MobileRead Forums - View Single Post

alexxxm · 11-13-2007, 10:02 AM

Hi everybody (hi Kovid!),
I read a bit about web2lrf, and came up with a profile for downloading the news from the italian newspaper "La Repubblica".
It is not perfect of course, until this morning I knew everything about Perl and nothing at all about Python - any feedback is welcome.
I hope I did the right thing putting the code here.
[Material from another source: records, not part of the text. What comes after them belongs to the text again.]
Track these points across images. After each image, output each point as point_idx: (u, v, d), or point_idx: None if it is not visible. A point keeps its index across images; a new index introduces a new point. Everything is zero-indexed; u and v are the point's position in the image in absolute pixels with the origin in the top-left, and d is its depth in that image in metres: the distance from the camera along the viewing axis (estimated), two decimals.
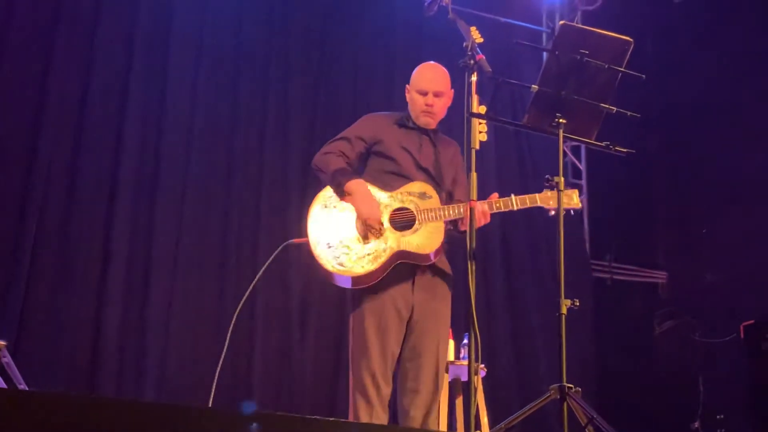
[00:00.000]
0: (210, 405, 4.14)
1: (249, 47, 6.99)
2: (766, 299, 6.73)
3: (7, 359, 4.20)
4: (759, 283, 6.93)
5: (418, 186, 4.00)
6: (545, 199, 4.03)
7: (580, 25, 4.47)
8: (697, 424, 7.15)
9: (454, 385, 5.80)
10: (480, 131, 3.71)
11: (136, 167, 6.29)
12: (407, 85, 4.27)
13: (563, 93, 3.79)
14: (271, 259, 4.09)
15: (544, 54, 7.39)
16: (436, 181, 4.10)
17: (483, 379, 5.59)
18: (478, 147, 3.66)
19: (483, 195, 3.83)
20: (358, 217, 3.90)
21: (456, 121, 5.32)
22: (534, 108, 3.88)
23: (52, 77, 6.12)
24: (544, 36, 8.51)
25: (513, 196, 4.02)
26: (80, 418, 2.16)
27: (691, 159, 8.08)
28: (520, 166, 8.03)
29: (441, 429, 4.53)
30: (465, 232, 3.80)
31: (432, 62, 4.34)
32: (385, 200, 3.96)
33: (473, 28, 3.86)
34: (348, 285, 3.90)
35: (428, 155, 4.15)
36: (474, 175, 3.61)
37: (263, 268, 4.14)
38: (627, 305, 8.45)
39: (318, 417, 2.47)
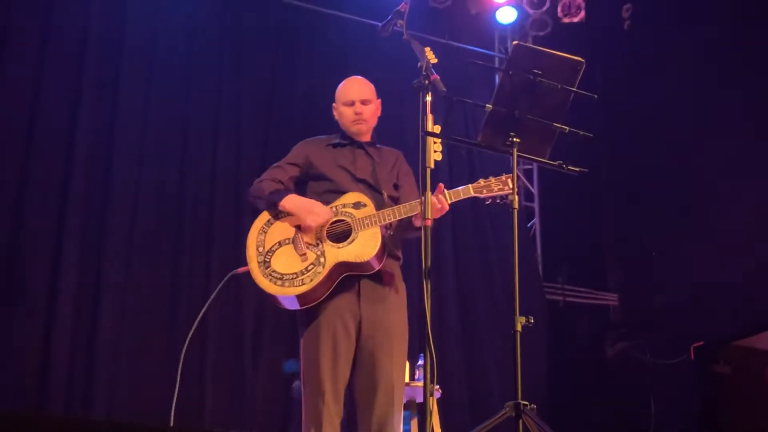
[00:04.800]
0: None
1: (201, 69, 6.98)
2: (715, 321, 6.81)
3: None
4: (709, 304, 7.02)
5: (351, 197, 4.02)
6: (479, 189, 4.06)
7: (533, 46, 4.52)
8: None
9: (409, 406, 5.78)
10: (435, 150, 3.73)
11: (86, 184, 6.22)
12: (333, 104, 4.32)
13: (517, 112, 3.82)
14: (216, 291, 4.07)
15: (497, 77, 7.49)
16: (375, 190, 4.11)
17: (437, 399, 5.58)
18: (432, 166, 3.68)
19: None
20: (305, 228, 3.89)
21: (410, 141, 5.36)
22: (488, 127, 3.90)
23: (0, 88, 6.04)
24: (497, 60, 8.60)
25: (445, 190, 4.00)
26: None
27: (641, 181, 8.19)
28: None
29: None
30: (420, 228, 3.76)
31: (354, 75, 4.39)
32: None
33: (427, 49, 3.89)
34: (296, 306, 3.87)
35: (364, 166, 4.18)
36: (429, 194, 3.62)
37: (209, 300, 4.12)
38: (579, 327, 8.52)
39: None
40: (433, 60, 3.81)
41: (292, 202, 3.96)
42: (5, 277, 5.81)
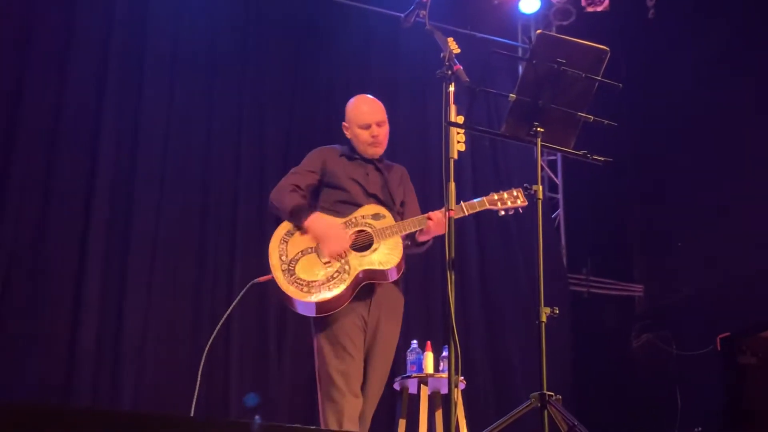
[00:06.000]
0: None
1: (223, 64, 7.01)
2: (742, 311, 6.75)
3: None
4: (735, 295, 6.97)
5: (370, 209, 4.06)
6: (493, 202, 4.11)
7: (556, 34, 4.48)
8: None
9: (433, 398, 5.79)
10: (458, 141, 3.72)
11: (111, 181, 6.28)
12: (344, 123, 4.31)
13: (541, 102, 3.80)
14: (237, 299, 4.10)
15: (520, 68, 7.44)
16: (385, 205, 4.16)
17: (461, 391, 5.57)
18: (456, 157, 3.67)
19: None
20: (326, 252, 3.92)
21: (434, 132, 5.33)
22: (512, 117, 3.88)
23: (26, 91, 6.14)
24: (520, 50, 8.56)
25: (462, 202, 4.06)
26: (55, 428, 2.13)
27: (667, 171, 8.13)
28: (496, 176, 8.05)
29: None
30: (424, 243, 4.04)
31: (364, 95, 4.40)
32: (341, 226, 4.00)
33: (450, 39, 3.88)
34: (312, 313, 3.91)
35: (375, 182, 4.21)
36: (452, 185, 3.62)
37: (230, 309, 4.14)
38: (604, 318, 8.47)
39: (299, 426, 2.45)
40: (456, 50, 3.80)
41: (314, 223, 3.97)
42: (32, 273, 5.86)
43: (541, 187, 3.87)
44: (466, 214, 4.08)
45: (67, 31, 6.40)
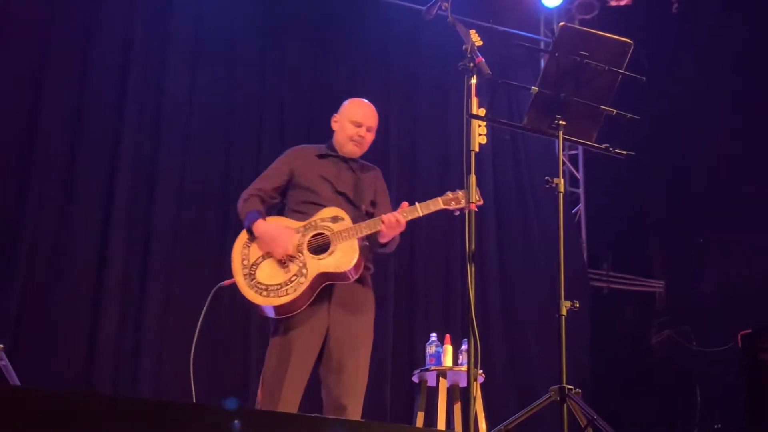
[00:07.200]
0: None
1: (244, 58, 7.03)
2: (763, 308, 6.72)
3: (4, 362, 4.18)
4: (756, 291, 6.93)
5: (329, 211, 4.06)
6: (447, 201, 4.06)
7: (579, 27, 4.46)
8: None
9: (452, 391, 5.79)
10: (480, 134, 3.71)
11: (133, 174, 6.32)
12: (335, 115, 4.34)
13: (563, 95, 3.79)
14: (207, 304, 4.09)
15: (542, 62, 7.42)
16: (354, 204, 4.17)
17: (480, 384, 5.57)
18: (477, 149, 3.67)
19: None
20: (275, 255, 3.95)
21: (455, 124, 5.31)
22: (533, 110, 3.88)
23: (47, 86, 6.17)
24: (542, 44, 8.52)
25: (417, 203, 4.04)
26: (76, 414, 2.15)
27: (689, 166, 8.09)
28: (516, 170, 8.04)
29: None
30: (386, 244, 4.03)
31: (364, 99, 4.39)
32: (300, 230, 4.02)
33: (473, 31, 3.87)
34: (272, 314, 3.94)
35: (346, 180, 4.22)
36: (473, 178, 3.62)
37: (202, 314, 4.13)
38: (624, 314, 8.44)
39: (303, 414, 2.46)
40: (479, 42, 3.79)
41: (259, 229, 4.01)
42: (52, 265, 5.91)
43: (562, 181, 3.85)
44: (421, 214, 4.05)
45: (91, 18, 6.45)
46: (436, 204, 4.06)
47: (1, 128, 5.97)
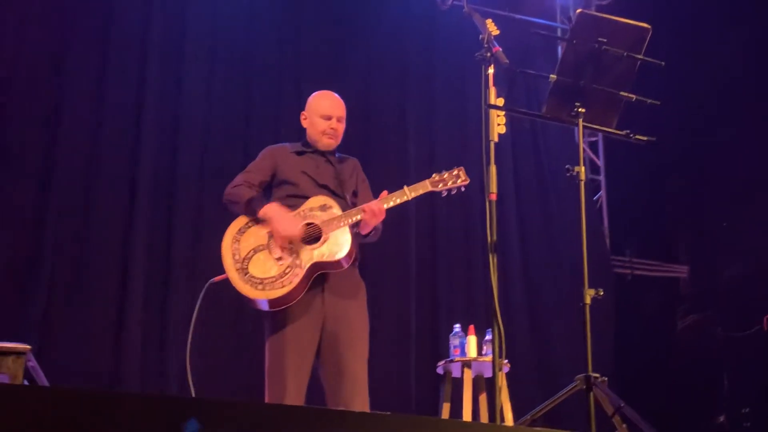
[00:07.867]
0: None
1: (261, 51, 7.04)
2: None
3: (33, 363, 4.20)
4: None
5: (317, 200, 4.05)
6: (434, 183, 4.06)
7: (597, 13, 4.43)
8: (722, 418, 7.09)
9: (477, 381, 5.79)
10: (498, 123, 3.70)
11: (153, 173, 6.36)
12: (303, 112, 4.31)
13: (582, 82, 3.77)
14: (199, 301, 4.09)
15: (559, 50, 7.37)
16: (337, 195, 4.16)
17: (506, 374, 5.57)
18: (496, 139, 3.67)
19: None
20: (277, 237, 3.94)
21: (473, 114, 5.28)
22: (553, 98, 3.86)
23: (66, 88, 6.22)
24: (559, 32, 8.47)
25: (405, 186, 4.03)
26: (101, 413, 2.17)
27: (711, 151, 8.03)
28: (536, 159, 8.02)
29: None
30: (367, 235, 4.02)
31: (328, 91, 4.38)
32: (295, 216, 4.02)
33: (489, 21, 3.85)
34: (266, 307, 3.92)
35: (326, 173, 4.21)
36: (493, 168, 3.61)
37: (195, 311, 4.14)
38: (648, 300, 8.40)
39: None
40: (495, 32, 3.77)
41: (269, 211, 4.00)
42: (76, 263, 5.96)
43: (583, 169, 3.84)
44: (410, 197, 4.04)
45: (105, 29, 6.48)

Let me know if it works for you too...

Alessandro

Code:

import re

from libprs500.ebooks.lrf.web.profiles import DefaultProfile


class LaRepubblica(DefaultProfile):

        title = 'La Repubblica Feed'
        max_recursions = 2

        preprocess_regexps = \
                    [ (re.compile(i[0], re.IGNORECASE | re.DOTALL), i[1]) for i in 
                      [
                        (r'<div id="ge-network-top">.*?</div>', lambda match : ''),
                        (r'<div id="ge-network-middle">.*?</div>', lambda match : ''),
                        (r'<div id="ge-network-bottom">.*?</div>', lambda match : ''),
                        (r'<div id="cerca">.*?</div>', lambda match : ''),
                        (r'<div id="topmenu">.*?</div>', lambda match : ''),
                        (r'<div id="menu">.*?</div>', lambda match : ''),
                        (r'<div id="stripa">.*?</div>', lambda match : ''),
                        (r'<div id="stripb">.*?</div>', lambda match : ''),
                        (r'<div id="gee-contA">.*?</div>', lambda match : ''),
                        (r'<div id="addons">.*?</div>', lambda match : ''),
                        (r'<div id="menu">.*?</div>', lambda match : ''),
                        (r'<div id="newprefooter">.*?</div>', lambda match : ''),
                        (r'<div id="newfooter">.*?</div>', lambda match : ''),
                        (r'<div id="update">.*?</div>', lambda match : ''),
                        (r'<div id="menu">.*?</div>', lambda match : ''),
                        (r'<div id="menu">.*?</div>', lambda match : ''),
                        (r'<div id="menu">.*?</div>', lambda match : ''),
                        (r'<div class="wikipedia">.*?</div>', lambda match : ''),
                        (r'<div class="contselect">.*?</div>', lambda match : ''),
                        (r'<div class="generalbox gen">.*?</div>', lambda match : ''),
                       ]
                ]

        def get_feeds(self):
                return [ ('Feed 1', 'http://www.repubblica.it/rss/homepage/rss2.0.xml') ]